I have carefully reviewed the order, the parties' briefs, and the applicable law, and I find that magistrate judge's order should be reversed and the protective order vacated.
III. Discussion
By granting the protective order, the magistrate judge improperly limited scope of discovery. "The spirit of Rule 26(a) of the Federal Rules of Civil Procedure is that discovery be self-effectuating, without need to resort to the court, and that its scope be liberal, extending to all matters reasonably calculated to lead to admissible evidence. This standard is well-ensconced, and is generally known and understood by civil practitioners." Kramer v. Boeing Co., 126 F.R.D. 690, 692 (D.Minn. 1989). The district court has broad discretion in resolving discovery disputes so that the purposes of Rule 26(a) are met: providing parties with "information essential to the proper litigation of all relevant facts, to eliminat[ing] surprise, and to promot[ing] settlement." Rolscreen Co. v. Pella Prods. of St. Louis, Inc., 145 F.R.D. 92, 94 (S.D.Iowa 1992) (quoting In re Hawaii Corp., 88 F.R.D. 518, 524 (D.Haw. 1980)).
Under this broad standard, evidence about how FM Industries' drain tank operators perform their duties is clearly relevant to the plaintiff's claims and to American Hydraulics' defense of FM Industries' negligence cross-claim. Only a very small number of companies repair cushion cars, and the two involved in this litigation have taken opposing views on what standards control the industry. By ruling at this early stage of the litigation that national standards control, the magistrate judge has effectively decided the issue as a matter of law, thereby cutting off American Hydraulics' opportunity to develop and present evidence that FM Industries' assertion about national standards is incorrect. A question with such importance to a product liability/negligence action should not be resolved in the context of a discovery dispute. Rather, the parties should have the opportunity to elicit evidence not only about national standards but also about the practices used in each companies' cushion car remanufacture operation.
FMI claims that the practices of individual remanufacturers cannot determine a standard of care because the practice of each remanufacturer is unique. FMI further asserts that because its process is a trade secret not shared with the rest of the industry, its process cannot be used to determine the industry standard. However, no evidence now before the court establishes that FM Industries' remanufacturing process is unique and wholly incomparable to American Hydraulics' remanufacturing process. Merely because FM Industries considers its remanufacturing process a trade secret does not mean that its process bears no resemblance to American Hydraulics' remanufacturing process. Indeed, American Hydraulics could have independently arrived at the same or a similar remanufacturing process without infringing FM Industries' alleged trade secret. See Weightman v. Texas, 975 S.W.2d 621, 627 (Tex. 1998) (trade secret does not lose its protection because another independently developed the same trade secret).
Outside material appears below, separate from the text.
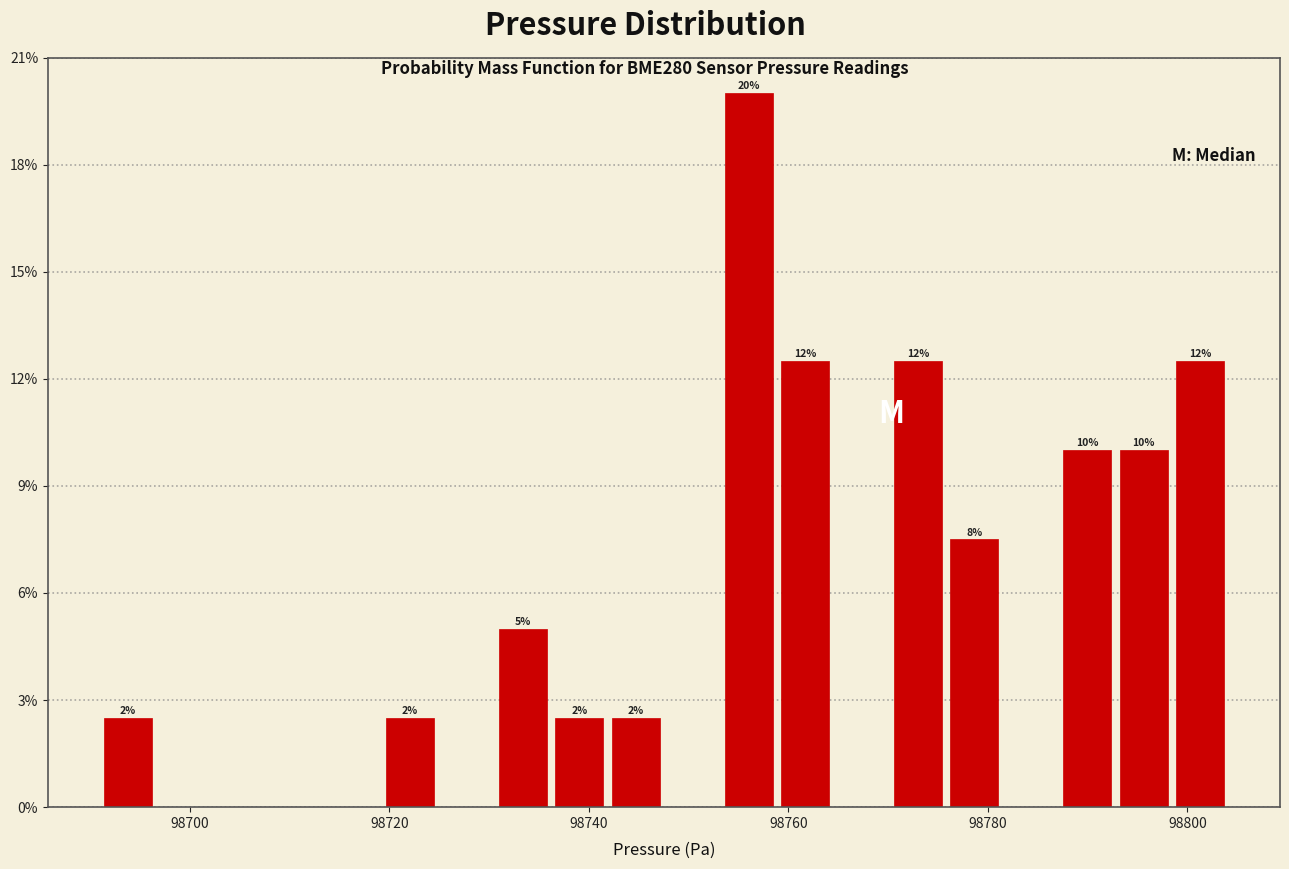

Read against the x-axis, roughly where is the centre of the tallest bar?

98756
The depositions of the two FM Industries' employees that American Hydraulics seeks to take could show that FM Industries and American Hydraulics conduct business under similar circumstances. If so, the two companies' processes could in fact become the measure of an industry standard — albeit a very small industry. Accordingly, the plaintiff and American Hydraulics are entitled to conduct further discovery about FM Industries' remanufacture process by deposing David Nors and Angel Guevara.
IT IS THEREFORE ORDERED:
1) The appeals, Filing Nos. 184 and 186, by the plaintiff and defendant American Hydraulics are granted;
2) Defendant FM Industries' request for oral argument is denied;
3) The magistrate judge's order, Filing No. 176, is reversed and the protective order vacated; and
4) The plaintiff and defendant American Hydraulics shall be permitted to depose David Nors and Angel Guevara, employees of defendant FM Industries.